The United Nations Human Development Index equates the Aboriginal standard of living in this country with that of Brazil, well below the Canadian norm.
Nice.
In 1978, I was in the Labrador community of Davis Inlet, where the people lived in shacks. "Indians don't know how to live in houses," I was told. Inside I found walls built without struts, sheets of drywall installed without proper framing, a single lightbulb to light a three-bedroom house. The "Indians" didn't build these houses; some southern contractor profited from the construction.

This year, I met Phyllis and Andy Chelsea, a Shuswap couple in B.C. whose house is rotting with mould. Statistics Canada says 50 per cent of reserve housing is like this.

I was so wrapped up in writing their story, I missed an event at my child's school. Later, when a parent asked where I'd been, I told her about the Chelseas' predicament. Her husband works for the Canada Mortgage and Housing Corporation and has told her the houses on reserves are mouldy because "they leave their water running."

I lived with the Chelseas for a couple of days at Alkali Lake and their water wasn't running. Neither was the electricity. Huge trucks piled high with timber routinely knock out the power lines. To add insult to injury, the truck drivers are not Aboriginal. And the timber is going off the reserve, to enrich someone else's life.
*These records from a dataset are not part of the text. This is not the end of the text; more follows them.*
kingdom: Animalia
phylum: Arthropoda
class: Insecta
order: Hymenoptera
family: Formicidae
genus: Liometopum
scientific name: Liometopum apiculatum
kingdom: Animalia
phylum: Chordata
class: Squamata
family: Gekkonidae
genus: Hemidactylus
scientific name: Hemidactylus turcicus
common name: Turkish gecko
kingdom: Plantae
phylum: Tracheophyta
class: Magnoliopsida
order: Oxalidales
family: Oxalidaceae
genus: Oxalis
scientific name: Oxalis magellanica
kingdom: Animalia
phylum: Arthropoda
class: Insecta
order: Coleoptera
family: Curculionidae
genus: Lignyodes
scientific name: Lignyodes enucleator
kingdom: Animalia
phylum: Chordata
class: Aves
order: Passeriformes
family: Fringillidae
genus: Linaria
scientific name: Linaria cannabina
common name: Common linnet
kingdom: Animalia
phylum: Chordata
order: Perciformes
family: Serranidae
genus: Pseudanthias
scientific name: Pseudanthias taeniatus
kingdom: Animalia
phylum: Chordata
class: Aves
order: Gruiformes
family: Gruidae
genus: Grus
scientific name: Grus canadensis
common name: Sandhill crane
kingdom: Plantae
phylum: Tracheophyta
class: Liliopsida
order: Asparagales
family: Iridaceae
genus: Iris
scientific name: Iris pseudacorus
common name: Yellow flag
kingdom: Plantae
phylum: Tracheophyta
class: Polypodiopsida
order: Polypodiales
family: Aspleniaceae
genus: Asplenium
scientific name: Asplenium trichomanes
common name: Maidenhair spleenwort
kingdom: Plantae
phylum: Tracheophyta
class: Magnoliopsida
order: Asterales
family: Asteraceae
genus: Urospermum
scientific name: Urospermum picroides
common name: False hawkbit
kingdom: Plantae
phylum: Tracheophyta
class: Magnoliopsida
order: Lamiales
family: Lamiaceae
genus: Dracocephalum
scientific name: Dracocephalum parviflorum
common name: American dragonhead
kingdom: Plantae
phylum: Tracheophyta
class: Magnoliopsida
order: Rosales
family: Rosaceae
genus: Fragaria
Contrary to some taxpayers' perceptions, Aboriginal people don't get their housing free. It is provided through loans to band councils that are repaid by charging rent. In B.C., I heard many stories of people being evicted by band councils because they couldn't afford to pay their rents. Taxes? Only goods purchased on reserves are tax-free — most reserves have little to sell. The Inuit pay all the same taxes we do and more because of the higher costs of goods shipped north.

Aboriginal people have another way of looking at the issue of "our" money. They believe "our" money is being made off their land. Some Canadian judges have agreed.

You see the pattern? Indians don't know how to live like civilized people, they like living like animals. And we're leaches living off welfare and paying no taxes, while white people come in taking the resources, not even hiring our people for menial jobs, and ruining things in our lives. Wrong, wrong, wrong!
In 2000, the Canadian Institute of Child Health reported 126 out of every 100,000 First Nations people has committed suicide, compared with 24 per 100,000 in the rest of the country...

...I was reeling from this when I checked my emails before going to bed to find this, from Allan Saulis of the Maliseet Reserve in New Brunswick:

"There was another suicide this weekend in our community. ... This will be the third. ... How many more will it take for the authorities, governments, and the media to take affirmative action once and for all?"
Allan is from Tobique (my reserve) and a distant cousin. Two of the suicides are my first cousins, Gabriel Perley and Darren Perley. Gabe died in his father's home right next door to my mother's house. Darren was raised in the home on the other side of my mom. Politics are extremely divisive on Tobique and there was a man who laughed about these suicides and said something along the lines of, "Let all these Perleys kill themselves, who cares." In a terrible irony it was his son who was the third suicide.

One of the reasons I was glad to find this is because recently someone said there isn't any racism towards Indians anymore. As you can see this isn't true, there are several misconceptions and bigotted attitudes out there, and don't think that just because this is the way it is in Canada that it has nothing to do with the US. It is worse in the US.